Starting next month, the NBA will allow teams to re-open their practice facilities in states where local governments have relaxed stay-at-home orders, ESPN's Adrian Wojnarowski reported. The restriction on facility access will lift starting on May 1, and will be open for players to voluntarily work out. Team practices and group workouts will still be banned.
This will allow the Hawks to use the Emory Sports Medicine Complex in Atlanta, as Georgia governor Brian Kemp controversially allowed many small businesses across the state in spite of mounting evidence that it was not particularly safe or smart to do so. In states that haven't eased restrictions, the NBA is reportedly working on "other arrangements," according to Wojnarowski.
Some players across the league asked their teams whether they should travel to Georgia to be able to work out, but the organizations reportedly advised against it.
While this is a promising development for the eventual return of basketball, it does not necessarily augur the impending resumption of NBA basketball. Allowing players to individually work on their games is far easier and far safer than putting on actual games, and it would highly dangerous and irresponsible at this stage to start the season again.
"The NBA is still unsure on if/when it can play again," Wojnarowski said on Twitter. "But getting players safely into gyms was a priority."

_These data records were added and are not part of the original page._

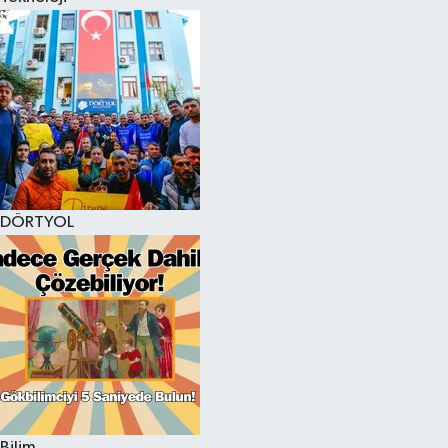
DÖRTYOL
Bilim,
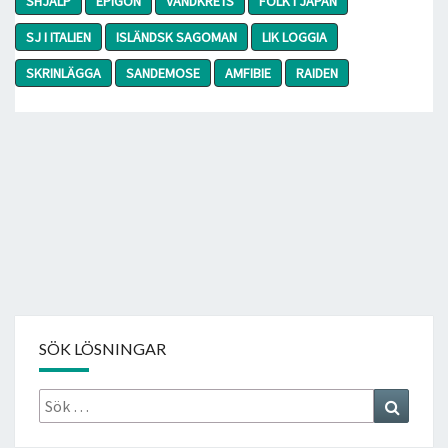
SHJÄLP
EPIGON
VÄNDKRETS
FOLK I JAPAN
SJ I ITALIEN
ISLÄNDSK SAGOMAN
LIK LOGGIA
SKRINLÄGGA
SANDEMOSE
AMFIBIE
RAIDEN
SÖK LÖSNINGAR
Sök
Search
efter:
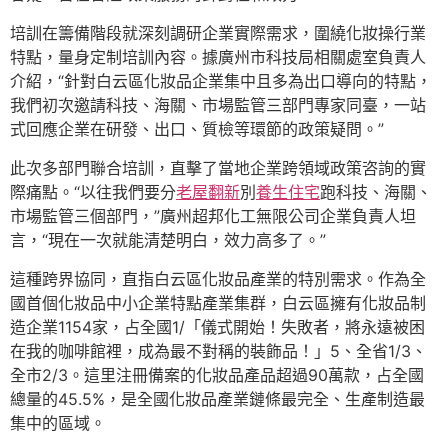
培訓在籌備階段就深刻調研企業實際需求，圍繞化妝操行業
特點，量身定制培訓內容。據廣州市科技局相關處室負責人
介紹，“針對白云區化妝品企業集中且多為出口導向的特點，
我們初次邀請科技、海關、市場監管三部門專家同臺，一站
式回應企業在研發、出口、質檢等環節的政策疑問。”
此次多部門聯合培訓，直擊了當地企業跨領域政策咨詢的實
際痛點。“以往我們要分
老屋翻新
別
養生住宅
跑科技、海關、
市場監管三個部門，”廣州超邦化工無限公司企業負責人坦
言，“現在一次就能清楚明白，效力高多了。”
這種跨界協同，直指白云區化妝品產業的特別需求。作為全
國首個化妝品中小企業特點產業集群，白云區擁有化妝品制
造企業1154家，占全國1/「儀式開始！失敗者，將永遠被困
在我的咖啡館裡，成為最不對稱的裝飾品！」5、全省1/3、
全市2/3。這里注冊備案的化妝品產品超過90萬款，占全國
總量的45.5%，是全國化妝品產業鏈條最完全、生產制造最
集中的區域。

The NBA prohibited players and coaches from using team practice facilities shortly after it suspended its season on March 11, and as the threat of COVID-19 has grown more widespread and more deadly across the country, most gyms and other workout facilities have closed as well, leaving players with extremely limited access to courts and weight rooms. Save for those with home gyms or hoops in their driveways, it has been difficult for players to actually play basketball during the pandemic.
Some members of the Hawks -- like Trae Young, Kevin Huerter, Brandon Goodwin, and Jeff Teague -- have access to a hoop, a weight room, or both, but others -- like rookies De'Andre Hunter, Cam Reddish, and Bruno Fernando -- have been confined to their apartments during social isolation. Atlanta's players and coaches have maintained close contact with one another via weekly meetings and small group sessions, and the coaching staff has sent players film to review while they can't actually work on their games.
Soon, they'll be able to -- at least in some capacity. What exactly that means for the league as a whole remains unclear.